St James with its capital Montego Bay,”the Republic” was the pivot and base in western Jamaica for the mushrooming of Baptist work on this section of the island. But the Baptist history in Jamaica, first written by the great-granddaughter of the Reverend William Knibb, Inez Sibley, in 1965 and 135 years after the Reverend William Knibb arrived in the town of Falmouth in 1830, totally excluded from its pages the black preacher Moses Baker’s sterling contribution to the development of the Baptist faith, particularly in western Jamaica. Such a shame.
The dishonest and biased history of the development of the Baptist faith (of which I am a part, has found fertile soil through the use of Sibley’s propagandistic account, which has become the central reference to many “scholars” studying Baptist history in Jamaica. Therefore, one ought to look out for those in the churches and some tertiary educational institutions — after all the embarrassing lies written about our history — who out of laziness and deceit have been caught trapped in defending the foolishness masquerading as authentic history, with one of their ploys to exhort audiences, congregations and believers to forget about their past.
But how does one forget the past which is the fundamental source of memory, conditioned response and learnt behaviour? And so, if we do not pay attention the “kakanaboo” stories called Jamaican history would have flourished, doing great damage attitudinally to future generations in many ways. For our past journey, with reports riddled with dishonesty and chicanery, cannot and will not be a credible platform upon which our nation stands. What irony, as some churches, denominations and individuals have carelessly hugged up tightly ….the foolishness, clearly with the hope that the fabrication of so many aspects of Jamaica’s history, that conveniently suits and serves individuals’ personal interests, will last. It will not.
That is part of the reason I write from the city of Montego Bay, which from very early received the accolade and ascription of “the Republic”, reflective of that proud tradition to think and research the available Jamaican history far and wide…for ourselves. So we are never easily fooled; and that is the spirit of this city and by and large of this country.
But some of us still need to pay closer attention to the years of con-artistry and trickery in respect to our history. Montego Bay learnt its lesson, for the most part, very long ago. I was passing through a town recently and noticed a man sitting and holding an Awake magazine in his hand, but he was fast asleep.
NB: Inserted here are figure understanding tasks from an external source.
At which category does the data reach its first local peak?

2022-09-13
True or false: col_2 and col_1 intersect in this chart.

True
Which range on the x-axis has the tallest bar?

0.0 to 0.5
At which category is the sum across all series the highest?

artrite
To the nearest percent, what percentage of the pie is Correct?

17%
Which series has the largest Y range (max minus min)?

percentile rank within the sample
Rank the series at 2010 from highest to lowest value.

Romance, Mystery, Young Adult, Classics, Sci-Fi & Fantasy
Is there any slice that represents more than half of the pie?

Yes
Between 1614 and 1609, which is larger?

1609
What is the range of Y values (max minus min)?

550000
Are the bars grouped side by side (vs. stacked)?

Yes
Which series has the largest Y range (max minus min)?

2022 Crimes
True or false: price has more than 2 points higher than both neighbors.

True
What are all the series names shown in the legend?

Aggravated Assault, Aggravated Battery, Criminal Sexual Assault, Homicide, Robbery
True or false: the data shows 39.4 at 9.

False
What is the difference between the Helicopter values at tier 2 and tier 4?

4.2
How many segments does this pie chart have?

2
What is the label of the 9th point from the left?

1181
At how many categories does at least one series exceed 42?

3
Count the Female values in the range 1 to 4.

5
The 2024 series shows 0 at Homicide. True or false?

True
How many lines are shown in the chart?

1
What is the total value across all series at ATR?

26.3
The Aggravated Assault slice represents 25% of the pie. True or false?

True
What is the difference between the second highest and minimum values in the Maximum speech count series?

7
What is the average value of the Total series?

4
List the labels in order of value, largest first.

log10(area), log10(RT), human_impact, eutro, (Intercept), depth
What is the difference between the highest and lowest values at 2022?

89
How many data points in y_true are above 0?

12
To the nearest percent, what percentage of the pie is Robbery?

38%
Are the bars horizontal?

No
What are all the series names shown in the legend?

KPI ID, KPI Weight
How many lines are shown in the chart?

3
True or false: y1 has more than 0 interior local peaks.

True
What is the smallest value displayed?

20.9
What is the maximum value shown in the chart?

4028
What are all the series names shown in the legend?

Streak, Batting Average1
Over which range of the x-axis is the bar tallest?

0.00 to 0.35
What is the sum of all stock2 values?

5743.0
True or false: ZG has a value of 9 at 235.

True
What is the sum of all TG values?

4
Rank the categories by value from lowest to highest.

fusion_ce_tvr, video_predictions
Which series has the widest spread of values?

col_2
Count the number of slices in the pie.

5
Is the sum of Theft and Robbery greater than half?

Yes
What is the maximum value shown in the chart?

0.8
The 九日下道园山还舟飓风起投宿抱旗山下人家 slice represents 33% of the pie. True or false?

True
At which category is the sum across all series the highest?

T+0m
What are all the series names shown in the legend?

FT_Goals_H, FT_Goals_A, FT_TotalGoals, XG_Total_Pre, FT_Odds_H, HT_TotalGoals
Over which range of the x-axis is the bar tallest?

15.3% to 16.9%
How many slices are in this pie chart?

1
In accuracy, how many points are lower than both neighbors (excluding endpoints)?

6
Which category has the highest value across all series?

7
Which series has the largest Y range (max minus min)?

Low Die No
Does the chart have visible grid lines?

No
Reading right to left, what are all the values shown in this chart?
A perfect image to my mind of the apologists regarding the damage occasioned by the widespread falsification of virtually every major aspect of Jamaican history. But it is being cleaned up, with Montego Bay — the “Republic”— taking the lead. And the response from a few truth-resistant apologists is that we must forget the past. Really? Yet they celebrate dutifully birthdays and anniversaries which are based on the past. Additionally, every past thought and action carries consequences that last longer than the date an event occurred influencing the present and the future. A good example is the crucifixion of the Lord Jesus Christ at Mount Calvary, the consequence of which was the birth of a new religion called Christianity which is now approximately 2018 years old.
Rather than being seen as an attack on anyone,i trust this article will help to stop the nonsense talk masquerading as discernment. As a Christian, that is my hope... and that respectability will return to Jamaica’s history generally and to our religious history in particular — which is downright squalid, to say the least.